Drosophila melanogaster-based screening for multihost virulence factors of Pseudomonas aeruginosa PA14 and identification of a virulence-attenuating factor, HudA

Pseudomonas aeruginosa is an important opportunistic human pathogen that interacts with phylogenetically diverse nonmammalian hosts, including plants, nematodes, and insects. Here, we exploited the P. aeruginosa-induced killing of the fruit fly Drosophila melanogaster as an assay system to screen for virulence-attenuated mutants of P. aeruginosa PA14. Fifteen nonredundant mutants were isolated from 4,018 random transposon (TnphoA) insertion clones, and 13 out of them (86.7%) displayed significantly reduced virulence in a murine peritonitis model as well.
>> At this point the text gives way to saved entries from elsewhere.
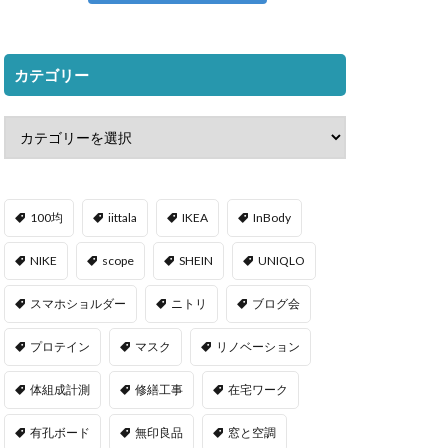
カテゴリー
100均
iittala
IKEA
InBody
NIKE
scope
SHEIN
UNIQLO
スマホショルダー
ニトリ
ブログ会
プロテイン
マスク
リノベーション
体組成計測
修繕工事
在宅ワーク
有孔ボード
無印良品
窓と空調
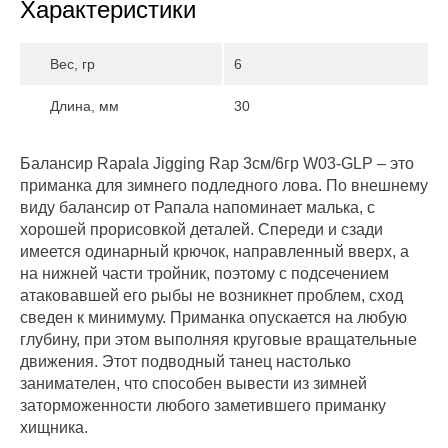
Характеристики
Вес, гр
6
Длина, мм
30
Балансир Rapala Jigging Rap 3см/6гр W03-GLP – это
приманка для зимнего подледного лова. По внешнему
виду балансир от Рапала напоминает малька, с
хорошей прорисовкой деталей. Спереди и сзади
имеется одинарный крючок, направленный вверх, а
на нижней части тройник, поэтому с подсечением
атаковавшей его рыбы не возникнет проблем, сход
сведен к минимуму. Приманка опускается на любую
глубину, при этом выполняя круговые вращательные
движения. Этот подводный танец настолько
занимателен, что способен вывести из зимней
заторможенности любого заметившего приманку
хищника.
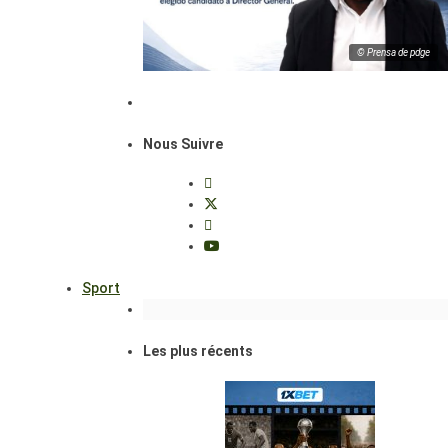
© Prensa de pdge
Nous Suivre
Sport
Les plus récents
The TnphoA insertion sites of the 15 mutants were determined; already known virulence genes (dsbA, pvdI, fhlB, pilF, and wspF) and new virulence genes such as PA0253 (hudR), PA0369, PA2077, PA0272, PA2113, PA2965 (fabF1), and PA2002 were identified; one insertion was located at the intergenic region between PA1928 and PA1929; and the other two insertions were located in the genes (PA14_35740 and PA14_36000) within a putative genomic island, indicating a potential pathogenicity island of PA14. Further characterization of hudR, a virulence gene which encodes a MarR/SlyA family transcription factor, revealed that elevated expression of PA0254 (hudA [homologous to UbiD]) was necessary and sufficient for the virulence attenuation of the hudR mutant. The HudR protein repressed the hudAR operon by directly binding to its upstream promoter region. Collectively, these results validate the relevance of the D. melanogaster model for the high-throughput identification of new virulence factors involved in the multihost pathogenesis of P. aeruginosa.